Transnordestina Logística se nega a indenizar famílias de Vila Maranhão

​Já somam três as rodadas de audiências preliminares na Justiça Federal com relação à retirada de cerca de 500 famílias que residem, há mais de 20 anos, à beira da estrada de ferro na altura da comunidade de Vila Maranhão, zona rural de São Luís, a pedido da Transnordestina Logística.



Já somam três as rodadas de audiências preliminares na Justiça Federal com relação à retirada de cerca de 500 famílias que residem, há mais de 20 anos, à beira da estrada de ferro na altura da comunidade de Vila Maranhão, zona rural de São Luís, a pedido da Transnordestina Logística.

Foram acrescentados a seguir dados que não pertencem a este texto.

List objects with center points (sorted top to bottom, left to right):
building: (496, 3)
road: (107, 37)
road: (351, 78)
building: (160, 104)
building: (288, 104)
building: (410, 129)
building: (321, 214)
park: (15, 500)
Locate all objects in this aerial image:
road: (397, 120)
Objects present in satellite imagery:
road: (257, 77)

Há alguns meses, a Transnordestina Logística, antiga Companhia Ferroviária do Nordeste (CFN), empresa controlada pela Companhia Siderúrgica Nacional (CSN), que detém a concessão da malha ferroviária, acionou na Justiça, por meio de uma ação de reintegração de posse, as famílias residentes ao longo da ferrovia na Vila Maranhão, alegando ser proprietária da área e necessitar da saída deles do local para que seja construído o trecho da ferrovia Transnordestina de 494 km, que se estende de São Luís a Teresina (PI).

Entrave

O grande entrave está na resistência das famílias que, desde que acionadas judicialmente, se negam a deixar suas casas e a Transnordestina Logística que se nega a pagar qualquer indenização, realocar as famílias em outra área ou de fazer qualquer outro tipo de acordo que minore os problemas sociais na região.

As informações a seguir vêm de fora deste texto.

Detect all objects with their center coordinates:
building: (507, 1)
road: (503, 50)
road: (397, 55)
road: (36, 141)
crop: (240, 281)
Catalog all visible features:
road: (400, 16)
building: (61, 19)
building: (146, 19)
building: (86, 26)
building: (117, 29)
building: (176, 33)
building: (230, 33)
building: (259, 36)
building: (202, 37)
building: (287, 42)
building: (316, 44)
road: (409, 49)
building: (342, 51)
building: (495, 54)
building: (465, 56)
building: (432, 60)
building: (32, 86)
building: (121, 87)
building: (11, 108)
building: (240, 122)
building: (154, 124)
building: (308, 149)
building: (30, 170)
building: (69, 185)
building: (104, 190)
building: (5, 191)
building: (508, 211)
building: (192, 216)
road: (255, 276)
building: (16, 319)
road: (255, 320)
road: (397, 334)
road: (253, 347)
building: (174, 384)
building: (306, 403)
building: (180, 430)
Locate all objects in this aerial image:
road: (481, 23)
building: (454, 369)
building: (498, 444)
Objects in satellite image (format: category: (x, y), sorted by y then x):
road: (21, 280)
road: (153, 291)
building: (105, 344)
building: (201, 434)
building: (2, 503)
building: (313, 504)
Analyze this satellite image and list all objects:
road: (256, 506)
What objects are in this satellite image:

Dr. Acebíades Dantas, advogado do Sindicato dos Servidores da Justiça do Estado do Maranhão, Sindjus-MA, e ex-desembargador do Trabalho, foi colocado à disposição pelo Sindicato para ajudar a comunidade nas negociações.

Aníbal Lins, que além de presidente do Sindjus-MA, é também Secretário  Adjunto Nacional de Políticas Publicas da Nova Central Sindical de Trabalhadores está apoiando a comunidade por entender que  as entidades sindicais têm um papel social de  apoiar as lutas da classe trabalhadora por condições dignas de vida, o que inclui o direito à educação de qualidade, programas de saúde eficientes, oportunidades de emprego e renda, e moradia digna.

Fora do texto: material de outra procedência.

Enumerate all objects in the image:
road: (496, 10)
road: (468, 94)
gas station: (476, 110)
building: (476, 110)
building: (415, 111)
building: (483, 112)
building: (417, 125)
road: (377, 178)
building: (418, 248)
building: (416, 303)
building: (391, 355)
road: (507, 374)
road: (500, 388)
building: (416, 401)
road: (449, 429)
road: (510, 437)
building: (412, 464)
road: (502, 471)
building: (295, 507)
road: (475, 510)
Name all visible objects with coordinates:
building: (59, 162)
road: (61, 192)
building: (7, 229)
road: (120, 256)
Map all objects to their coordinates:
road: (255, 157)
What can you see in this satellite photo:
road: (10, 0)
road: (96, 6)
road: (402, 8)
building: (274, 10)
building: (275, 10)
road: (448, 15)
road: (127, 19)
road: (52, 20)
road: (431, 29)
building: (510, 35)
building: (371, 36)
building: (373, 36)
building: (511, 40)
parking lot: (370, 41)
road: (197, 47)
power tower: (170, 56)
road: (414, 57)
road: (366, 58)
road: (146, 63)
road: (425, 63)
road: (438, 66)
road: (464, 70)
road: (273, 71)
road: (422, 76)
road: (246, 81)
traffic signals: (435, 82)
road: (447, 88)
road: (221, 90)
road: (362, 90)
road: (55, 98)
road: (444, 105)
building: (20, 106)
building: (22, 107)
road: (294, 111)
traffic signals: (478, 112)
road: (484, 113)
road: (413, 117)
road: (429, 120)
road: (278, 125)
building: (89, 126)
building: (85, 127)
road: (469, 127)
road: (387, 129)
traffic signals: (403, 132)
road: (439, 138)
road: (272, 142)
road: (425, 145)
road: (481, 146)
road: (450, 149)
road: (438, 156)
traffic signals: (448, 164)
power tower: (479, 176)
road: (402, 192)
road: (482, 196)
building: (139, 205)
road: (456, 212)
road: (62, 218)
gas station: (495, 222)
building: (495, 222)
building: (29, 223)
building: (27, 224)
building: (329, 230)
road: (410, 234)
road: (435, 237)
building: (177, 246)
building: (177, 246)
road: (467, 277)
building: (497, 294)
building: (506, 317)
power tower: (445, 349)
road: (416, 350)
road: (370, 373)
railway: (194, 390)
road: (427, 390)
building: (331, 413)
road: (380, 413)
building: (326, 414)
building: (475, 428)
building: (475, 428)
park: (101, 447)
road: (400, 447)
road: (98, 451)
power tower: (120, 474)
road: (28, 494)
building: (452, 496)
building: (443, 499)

Wanderson Valente, morador da área próxima à ferrovia, diz que “as famílias que moram às margens da ferrovia não sairão de suas casas assim. Iremos lutar até o fim para ter o nosso direito de morar dignamente garantido”, disse ele.
 
A obra
 
Em toda a sua extensão, a malha da Transnordestina ligará a cidade de Eliseu Martins (PI) ao Porto de Suape e ao Porto de Pecém, respectivamente no Recife e em Fortaleza, cruzando praticamente todo o território dos estados de Pernambuco e Ceará, com entroncamento em Salgueiro (PE).
 
A malha ferroviária do Nordeste tem 4.238 quilômetros que se estendem pelos estados do Maranhão, Piauí, Ceará, Rio Grande do Norte, Paraíba, Pernambuco, Alagoas até o município de Propriá, em Sergipe.